There’s still a ton of popping in BC Racers because it doesn’t properly transition between different sound effects (it does just about everything you’re not supposed to do with the PWM chip), but at least you can mostly hear the meat-eating sound effect now:
It still sounds quite bad, but it’s good to have this fixed for better-programmed games that use a sample rate other than 22 KHz. I could put in some hacks to reduce the popping, like this:
But it doesn’t feel right to me to do that, at least not without better understanding how actual hardware works. Some of those hacks directly contradict statements in Sega’s documentation.
That’s All
There were a few other issues I ran into but nothing that I thought deserved its own writeup.

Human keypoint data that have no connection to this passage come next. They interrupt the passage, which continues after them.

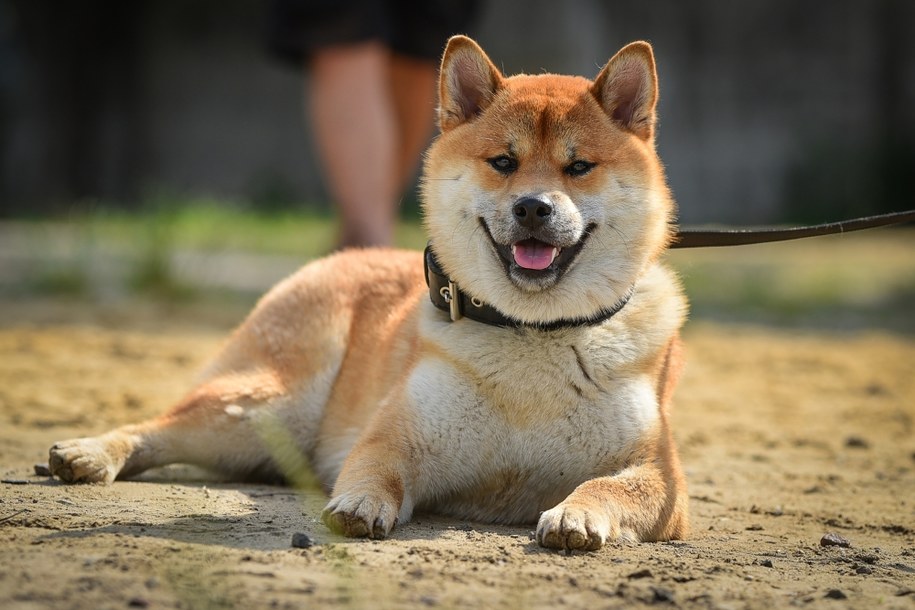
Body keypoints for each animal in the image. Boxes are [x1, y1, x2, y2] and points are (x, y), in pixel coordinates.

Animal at [48, 38, 688, 552]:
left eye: (578, 167)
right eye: (503, 162)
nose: (534, 207)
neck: (532, 333)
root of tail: (340, 258)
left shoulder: (663, 477)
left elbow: (608, 485)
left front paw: (576, 515)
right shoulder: (397, 432)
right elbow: (378, 465)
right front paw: (361, 503)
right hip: (266, 405)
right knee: (159, 428)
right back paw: (90, 453)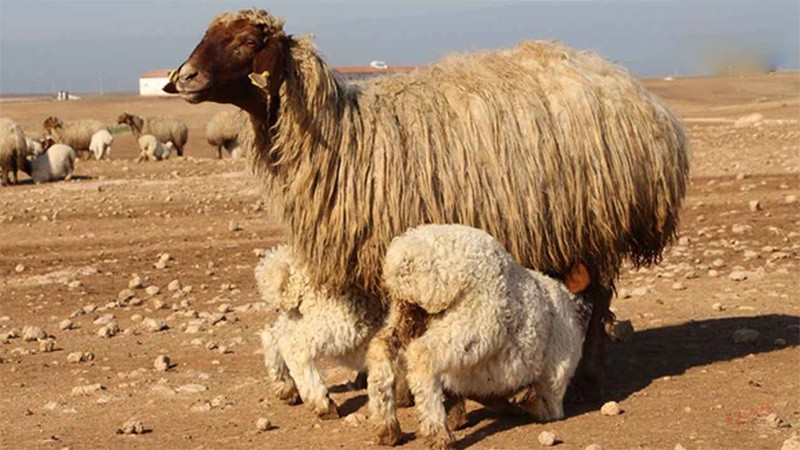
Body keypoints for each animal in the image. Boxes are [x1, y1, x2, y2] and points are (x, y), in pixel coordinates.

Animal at [166, 8, 692, 400]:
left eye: (246, 41)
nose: (182, 77)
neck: (346, 134)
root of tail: (643, 97)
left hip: (602, 225)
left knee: (598, 302)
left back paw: (590, 376)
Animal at [255, 246, 382, 418]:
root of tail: (295, 275)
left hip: (296, 315)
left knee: (273, 336)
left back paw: (285, 386)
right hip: (336, 317)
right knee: (296, 348)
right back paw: (322, 404)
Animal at [370, 225, 592, 450]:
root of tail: (408, 254)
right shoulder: (554, 381)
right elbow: (543, 408)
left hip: (407, 312)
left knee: (381, 348)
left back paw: (387, 428)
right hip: (472, 324)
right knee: (422, 355)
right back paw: (438, 434)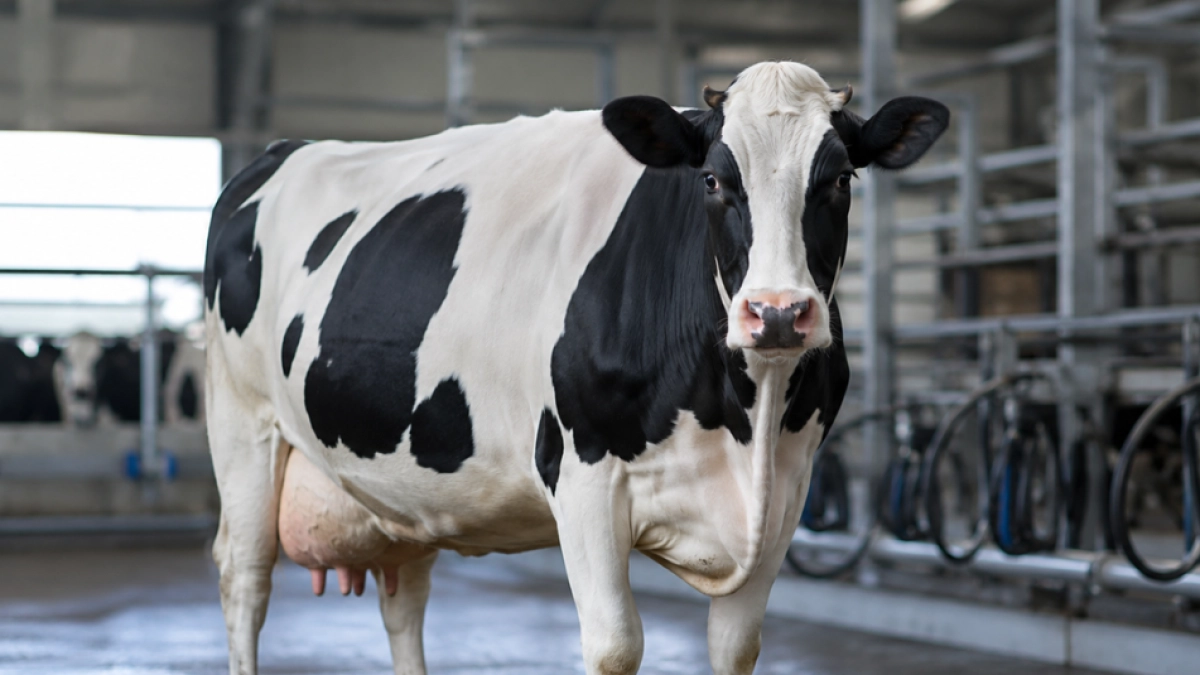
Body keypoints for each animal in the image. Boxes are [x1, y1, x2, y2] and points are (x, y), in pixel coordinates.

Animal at [204, 61, 947, 675]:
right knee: (245, 579)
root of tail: (284, 150)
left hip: (408, 486)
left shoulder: (787, 492)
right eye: (713, 179)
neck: (745, 418)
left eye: (841, 179)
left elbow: (736, 649)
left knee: (405, 601)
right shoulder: (584, 476)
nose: (778, 313)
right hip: (242, 425)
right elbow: (616, 645)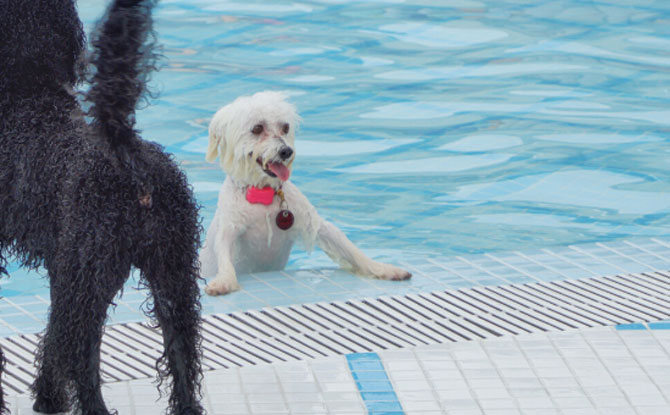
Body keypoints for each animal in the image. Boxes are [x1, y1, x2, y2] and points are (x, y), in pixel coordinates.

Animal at [0, 0, 205, 415]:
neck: (30, 91)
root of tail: (128, 156)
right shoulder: (61, 264)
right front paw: (49, 397)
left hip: (93, 271)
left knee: (82, 352)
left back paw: (88, 405)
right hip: (171, 272)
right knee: (182, 353)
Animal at [200, 91, 412, 296]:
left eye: (285, 127)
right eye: (257, 128)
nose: (286, 151)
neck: (262, 194)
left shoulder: (313, 223)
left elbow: (350, 249)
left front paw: (383, 269)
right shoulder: (229, 228)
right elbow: (224, 254)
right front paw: (225, 280)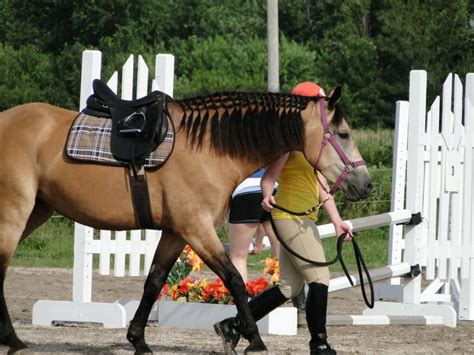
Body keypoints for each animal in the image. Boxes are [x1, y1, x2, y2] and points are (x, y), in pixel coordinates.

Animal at [0, 85, 374, 354]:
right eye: (343, 134)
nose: (366, 183)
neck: (208, 148)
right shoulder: (197, 229)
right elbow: (234, 279)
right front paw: (253, 339)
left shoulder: (176, 233)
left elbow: (154, 281)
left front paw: (139, 340)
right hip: (15, 212)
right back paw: (13, 340)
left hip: (37, 211)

WWF Raw and Brutal Unleashed definitely get the sloppy programming awards, although BC Racers is no slouch in that department - the framerate is abysmal in addition to its audio issues.
While the 32X isn’t exactly beloved, it was kind of fun to emulate a system with a small enough library that you can feasibly test every single released game in a reasonable amount of time. The hardware also has way fewer (officially) undocumented edge cases than Sega CD does, which was nice. My 32X emulator’s performance is pretty poor (on my laptop it barely hits 2x speed while fast-forwarding), but other than that I’m pretty happy with how it turned out.